Our client service team has also recently signed a 411,000 square foot lease with CompuCredit for our client teachers at the Concourse Complex, bringing that project to 98% leased in the suburban market but basis market vacancy is 17%.
All of this points out the effectiveness of our leasing team even in suburban markets with significant vacancy.
We're very fortunate to have such strong leasing teams in both Atlanta and our Texas markets and we have a high degree of confidence that our people will continue to have success as they work to release our office properties including the new 191 Peachtree building.
Though our development business is booming, I would be remiss if I didn't remind our investors that there is still risk in our business.
And as a development focus brief, we take on some risks that other pure property [reads] don't.
We work hard to control these risks and to minimize their impact and historically our investors have expected and received high returns because of our development efforts.
In today's environment, there are other risks in the real estate market which are more related to capital markets and they could impact all reads.
Cap rates and investor return requirements have driven pricing up over the last several years to unprecedented levels.
Experience has taught us that significant deviations from historic norms tend to move back towards those historic norms over time.
Just as cap rates and discount rates have fallen significantly, there is a risk that over time they will move in the direction of their historic norms, reducing real estate valuation.
We have minimized this risk by capturing currently high valuations and returning a large portion of the capital to our shareholders and through our robust development pipeline which should continue to provide growth for our company even if cap rates increase.
Frost Bank Tower is a good example of how we've addressed development risks.
The building started in 2001 at what -- at a time many considered the worst point in a deteriorating market.
We believe we could outperform the market since our project was clearly superior to competitive building.
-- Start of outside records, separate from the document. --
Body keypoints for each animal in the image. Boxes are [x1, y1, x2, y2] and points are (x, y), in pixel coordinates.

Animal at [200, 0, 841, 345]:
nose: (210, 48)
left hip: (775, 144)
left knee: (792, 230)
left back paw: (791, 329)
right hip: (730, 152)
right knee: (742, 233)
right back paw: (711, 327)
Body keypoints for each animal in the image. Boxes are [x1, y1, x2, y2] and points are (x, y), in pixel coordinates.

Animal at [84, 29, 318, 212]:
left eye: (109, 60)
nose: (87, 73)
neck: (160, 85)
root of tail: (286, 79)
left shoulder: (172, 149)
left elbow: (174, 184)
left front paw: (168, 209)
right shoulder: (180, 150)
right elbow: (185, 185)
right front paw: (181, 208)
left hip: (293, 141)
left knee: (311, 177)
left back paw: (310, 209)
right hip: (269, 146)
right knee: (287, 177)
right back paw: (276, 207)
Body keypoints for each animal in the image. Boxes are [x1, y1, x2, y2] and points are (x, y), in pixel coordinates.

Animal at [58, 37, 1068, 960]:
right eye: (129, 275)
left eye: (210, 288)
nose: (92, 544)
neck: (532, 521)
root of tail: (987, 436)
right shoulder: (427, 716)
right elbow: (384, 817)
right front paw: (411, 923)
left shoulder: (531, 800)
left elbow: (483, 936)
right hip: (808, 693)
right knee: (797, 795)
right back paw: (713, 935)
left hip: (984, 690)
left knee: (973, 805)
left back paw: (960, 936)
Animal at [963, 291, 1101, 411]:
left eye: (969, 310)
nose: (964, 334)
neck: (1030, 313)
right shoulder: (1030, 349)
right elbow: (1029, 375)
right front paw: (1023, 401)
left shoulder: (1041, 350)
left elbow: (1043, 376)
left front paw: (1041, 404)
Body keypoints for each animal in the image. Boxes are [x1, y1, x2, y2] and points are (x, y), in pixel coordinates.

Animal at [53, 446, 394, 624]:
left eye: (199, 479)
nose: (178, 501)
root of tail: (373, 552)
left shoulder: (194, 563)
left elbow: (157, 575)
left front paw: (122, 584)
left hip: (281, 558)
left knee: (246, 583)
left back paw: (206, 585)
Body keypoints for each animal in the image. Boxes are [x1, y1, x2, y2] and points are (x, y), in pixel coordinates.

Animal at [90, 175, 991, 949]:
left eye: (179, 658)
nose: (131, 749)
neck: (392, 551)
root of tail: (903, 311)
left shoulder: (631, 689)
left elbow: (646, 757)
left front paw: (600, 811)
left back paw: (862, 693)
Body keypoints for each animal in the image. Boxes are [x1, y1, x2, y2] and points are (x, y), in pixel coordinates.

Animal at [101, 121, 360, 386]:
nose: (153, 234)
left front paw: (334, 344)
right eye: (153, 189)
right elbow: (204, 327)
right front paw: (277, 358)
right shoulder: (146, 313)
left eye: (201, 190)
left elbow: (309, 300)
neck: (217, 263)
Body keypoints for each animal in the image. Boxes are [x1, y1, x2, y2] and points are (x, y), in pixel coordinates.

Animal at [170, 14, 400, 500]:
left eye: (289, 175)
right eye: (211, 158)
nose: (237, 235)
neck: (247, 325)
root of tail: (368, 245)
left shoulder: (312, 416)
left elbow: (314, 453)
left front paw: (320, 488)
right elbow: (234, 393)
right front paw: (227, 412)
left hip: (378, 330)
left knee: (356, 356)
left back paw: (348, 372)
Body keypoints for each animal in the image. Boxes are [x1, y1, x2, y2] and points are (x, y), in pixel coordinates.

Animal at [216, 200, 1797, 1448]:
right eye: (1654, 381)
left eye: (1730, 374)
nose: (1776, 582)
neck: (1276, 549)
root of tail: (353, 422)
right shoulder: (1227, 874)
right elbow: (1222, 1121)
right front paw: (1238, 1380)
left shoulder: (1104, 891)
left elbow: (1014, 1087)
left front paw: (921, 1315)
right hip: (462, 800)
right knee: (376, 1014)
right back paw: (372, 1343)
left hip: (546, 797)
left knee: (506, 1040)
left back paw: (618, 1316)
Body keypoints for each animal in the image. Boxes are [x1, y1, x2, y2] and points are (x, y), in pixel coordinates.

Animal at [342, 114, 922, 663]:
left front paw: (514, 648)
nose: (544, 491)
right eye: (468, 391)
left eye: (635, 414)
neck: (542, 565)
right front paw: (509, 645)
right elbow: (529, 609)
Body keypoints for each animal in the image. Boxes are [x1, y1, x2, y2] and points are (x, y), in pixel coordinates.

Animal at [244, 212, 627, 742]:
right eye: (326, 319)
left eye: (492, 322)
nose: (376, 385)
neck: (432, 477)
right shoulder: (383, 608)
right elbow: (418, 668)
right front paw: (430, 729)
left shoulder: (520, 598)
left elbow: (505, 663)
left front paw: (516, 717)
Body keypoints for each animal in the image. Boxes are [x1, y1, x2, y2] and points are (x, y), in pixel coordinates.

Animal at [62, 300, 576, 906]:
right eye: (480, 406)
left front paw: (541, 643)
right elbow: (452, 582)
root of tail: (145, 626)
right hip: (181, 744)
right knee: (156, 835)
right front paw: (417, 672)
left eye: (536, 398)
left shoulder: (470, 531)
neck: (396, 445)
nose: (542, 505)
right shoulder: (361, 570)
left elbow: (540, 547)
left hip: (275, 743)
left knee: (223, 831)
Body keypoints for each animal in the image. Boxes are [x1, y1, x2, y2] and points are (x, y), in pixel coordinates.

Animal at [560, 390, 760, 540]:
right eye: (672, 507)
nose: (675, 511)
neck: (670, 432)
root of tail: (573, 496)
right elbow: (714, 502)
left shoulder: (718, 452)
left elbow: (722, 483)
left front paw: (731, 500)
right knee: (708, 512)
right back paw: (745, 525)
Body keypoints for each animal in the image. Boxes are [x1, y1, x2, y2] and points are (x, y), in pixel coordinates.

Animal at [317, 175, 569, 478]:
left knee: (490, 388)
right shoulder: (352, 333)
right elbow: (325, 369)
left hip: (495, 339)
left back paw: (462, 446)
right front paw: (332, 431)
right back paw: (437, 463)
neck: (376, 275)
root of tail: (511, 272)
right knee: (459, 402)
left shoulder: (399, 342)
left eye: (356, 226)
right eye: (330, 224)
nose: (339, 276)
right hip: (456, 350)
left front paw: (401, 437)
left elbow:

And our hard work paid off as we consistently attracted new tenants to our building at rates substantially higher than those being offered elsewhere.
In some cases our proposals were $6 to $8 per square foot higher and we still won the business.
This quarter we completed the sale of the building and announced $44 million in value creation.
We were able to achieve this positive result even in a down market because we did the right things throughout the development process.
Site selection, building design, construction, and leasing and ultimately deciding to capture the value we created in a strong investment market.
I can't say enough to complement our terrific Austin team for the job they did in building the superior product, leasing it at superior rates and delivering it to the marketplace for a $44 million in value creation.
Sadly I have to tell you that this is the last conference call for our good friend and colleague, Tom Charlesworth.
Tom has decided to retire from Cousins at the end of the year after shouldering a great deal of responsibility for Cousins Companies for over 25 years.
We'll miss Tom's leadership and wisdom.
But since he moved to part time status two years ago, Tom has done a great job of transitioning his responsibilities and we are delighted to welcome Craig Jones to the new CIO role.
We'll definitely call on Tom's insight from time to time but we know we're in capable hands with Craig Jones running the underwriting process and with a deep and experienced senior management team.
With that I'll close my remarks and open the floor to any questions you may have.
May I have your questions please.
Operator
Thank you. [OPERATOR INSTRUCTIONS]
- President, CEO
All right.
Well, thank you everyone for participating in today's call.
If you do have any questions as time goes on, don't hesitate to call us.
We're always available to respond to our investors and analysts.
Thank you for your time.
Operator
Thank you.
That does conclude today's conference call.
We thank you for your participation and have a nice day.